Passover, in Hebrew is the beloved festival of the Jews as they recall their freedom from bondage in Egypt. It is also the first of the year’s harvest festivals, in the 14th day of Nisan, the month of March and April. It was to observe the gathering of the spring barley crop from which most of the bread of the people was made. It ended with a gigantic pilgrimage to Jerusalem and was marked joyous celebrations of Spring.
The second book of Samuel, verse 1 of chapter 11 relates “then it happened in the Spring when rings go out to battle that David sent Joab…and all Israel besieged Rabbah. But David stayed at Jerusalem.” This chapter in the New American Standard Bible carries a sub-title “Bathsheba, David’s great sin.” Hosea was called a minor prophet because his words were few, but of quality in the sixth chapter he calls for a “return to the Lord…He will come to us…like the Spring rain watering the earth.” Amos was sheepherder from Tekoa, a defense city in Judea. He wrote of his many visions of God. For example, “a locust-swarm when the Spring crop began to sprout…(and) behold, the Spring crop (came) after the king’s moaning.”
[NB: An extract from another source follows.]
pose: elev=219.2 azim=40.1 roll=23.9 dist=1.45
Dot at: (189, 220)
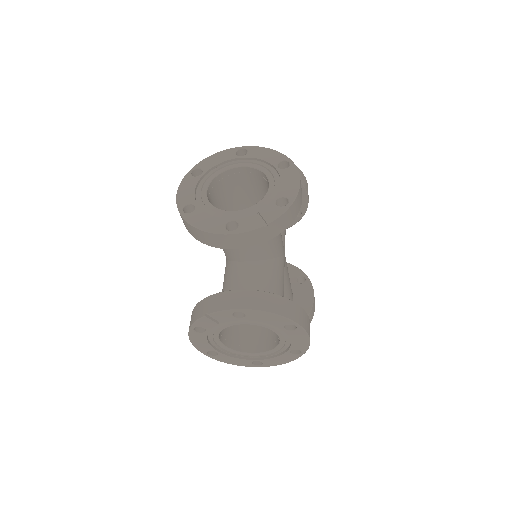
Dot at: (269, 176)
The Apostle John was banished by Rome to the Island of Patmos, “Because of the testimony of Jesus.” His book of Revelation states that he “was in spirit on the Lord’s day.” The glorified Jesus, with a voice “like a trumpet” said from an open door in heaven “come up here and I will show you what must take place after these things.” John wrote of many different prophecies revealed, of blessings, curses, victories, the new heaven and the new earth, the New Jerusalem, the doom of Satan, judgment. Finally, we read of a different Spring from John “He said to me, it is done, I am the Alpha and the Omega, the beginning and the end. I will give to the one who thirsts from the spring of the water of life without cost.”